In March, Fitch Ratings revised its sector outlook for the UK non-life company market from stable to negative, and now the credit rating agency has warned that 2018 isn’t looking any better.
“The 2018 sector outlook remains negative, reflecting our expectation that intense competition, increasing use of price comparison websites, and low investment returns will continue to pressure insurers’ earnings in motor and household insurance,” explained Fitch, which made the March 2017 revision following the change in the Ogden rate.
It said the alteration of the personal injury discount rate significantly reduced 2016 earnings because insurers had to set aside more reserves in order to cover higher costs of outstanding bodily injury claims. The decision also impacted the cost of motor excess of loss reinsurance.
“We expect motor insurance pricing to remain flat in 2018 with possible small increases to reflect claims inflation on accidental damage, driven in part by the higher costs of replacement vehicle parts due to the weaker pound and greater complexity of cars,” noted Fitch. “Motor insurance premiums rose sharply in 2017 in response to the government’s decision to lower the Ogden discount rate to -0.75% from 2.5% in February 2017.”
Now while the UK government has since published draft legislation proposing a 0%-1% Ogden rate, the credit rating agency stressed the “unclear” implementation timing.
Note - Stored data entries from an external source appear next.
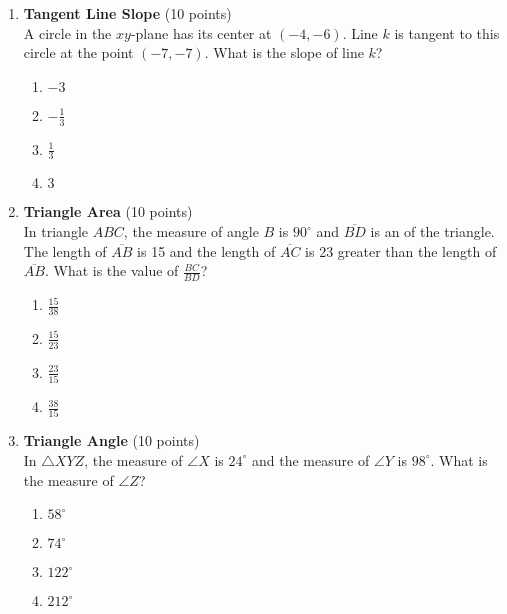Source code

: \begin{enumerate}
  \newpage

  \item \textbf{Tangent Line Slope} (10 points)\\
  A circle in the $xy$-plane has its center at $(-4,-6)$. Line $k$ is tangent to this circle at the point $(-7,-7)$. What is the slope of line $k$?\\
  \begin{enumerate}[label=(\Alph*)]
    \item $-3$
    \item $-\frac{1}{3}$
    \item $\frac{1}{3}$
    \item $3$
  \end{enumerate}
  \begin{subanswer}
  \end{subanswer}

  \item \textbf{Triangle Area} (10 points)\\
  In triangle $A B C$, the measure of angle $B$ is $90^{\circ}$ and 
  $\overline{B D}$ is an  of the triangle. The length of 
  $\overline{A B}$ is 15 and the length of $\overline{A C}$ is 23 
  greater than the length of $\overline{A B}$. What is the value of $\frac{B C}{B D}$?\\
  \begin{enumerate}[label=(\Alph*)]
    \item $\frac{15}{38}$
    \item $\frac{15}{23}$
    \item $\frac{23}{15}$
    \item $\frac{38}{15}$
  \end{enumerate}
  \begin{subanswer}
  \end{subanswer}

  \newpage

  \item \textbf{Triangle Angle} (10 points)\\
  In $\triangle X Y Z$, the measure of $\angle X$ is $24^{\circ}$ and the measure of $\angle Y$ is $98^{\circ}$. What is the measure of $\angle Z$?\\
  \begin{enumerate}[label=(\Alph*)]
    \item $58^{\circ}$
    \item $74^{\circ}$
    \item $122^{\circ}$
    \item $212^{\circ}$
  \end{enumerate}
  \begin{subanswer}
  \end{subanswer}


\end{enumerate}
“Another regulatory initiative – whiplash reform – is also likely to be delayed,” it added. “The implementation of this could be deferred into 2019 from October 2018 because of Brexit crowding out parliamentary time.”
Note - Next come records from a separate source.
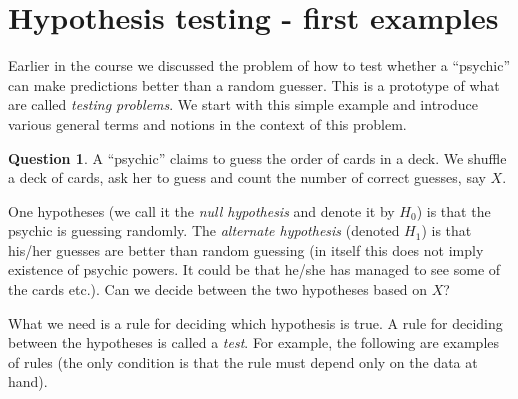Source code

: \documentclass[preprint,  11pt]{amsart}
\theoremstyle{plain} %
\theoremstyle{definition} %
\newtheorem{question}[theorem]{Question}
\begin{document}
\section{Hypothesis testing - first examples}
Earlier in the course we discussed the problem of how to test whether a ``psychic'' can make predictions better than a random guesser. This is a prototype of what are called {\em testing problems}. We start with this simple example and introduce various general terms and notions in the context of this problem.




\begin{question} A ``psychic'' claims to guess the order of cards in a deck. We shuffle a deck of cards, ask her to guess and count the number of correct guesses, say $X$. 

\medskip
One hypotheses (we call it the {\em null hypothesis} and denote it by $H_{0}$) is that the psychic is guessing randomly. The {\em alternate hypothesis} (denoted $H_{1}$) is that his/her guesses are better than random guessing (in itself this does not imply existence of psychic powers. It could be that he/she has managed to see some of the cards etc.). Can we decide between the two hypotheses based on $X$?
\end{question}

What we need is a rule for deciding which hypothesis is true. A rule for deciding between the hypotheses is called a {\em test}. For example, the following are examples of rules (the only condition is that the rule must depend only on the data at hand).
\end{document}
Without these regulatory reforms, Fitch said it does not expect motor premiums to fall.
“Until insurers have a high degree of certainty around any proposed changes, they will remain cautious about pricing-in any positive developments,” it stated. “Previously the sector overestimated the benefits of the Legal Aid, Sentencing and Punishment of Offenders (LASPO) reforms and substantially reduced premiums, which had contributed to the sector’s underwriting losses.”
As for household insurance premiums, they are forecast to remain “broadly flat” in 2018 in the absence of large weather events. Fitch – which said the growing use of price comparison websites is adding to the already intense competition within the household insurance market – noted that any significant weather-related losses would likely push premiums up.
“New renewal transparency rules, which were introduced by the Financial Conduct Authority in April 2017 and require insurers to show prior year’s premiums next to the renewal quote, could add further pressure on margins as retention rates could fall if customers opt to shop around for cheaper coverage,” explained the credit rating agency. “The Insurance Premium Tax (IPT) increased to 12% in June 2017 from 6% in 2015 and, in some lines, insurers have struggled to pass the increase on to consumers because of intense price competition.”
Meanwhile investment returns are expected to remain subdued in the coming year.
“Despite interest rate increases in the UK and the US, rates remain very low and we project that yields on fixed income securities, the main asset class for company market insurers, will stay low in 2018,” predicted Fitch.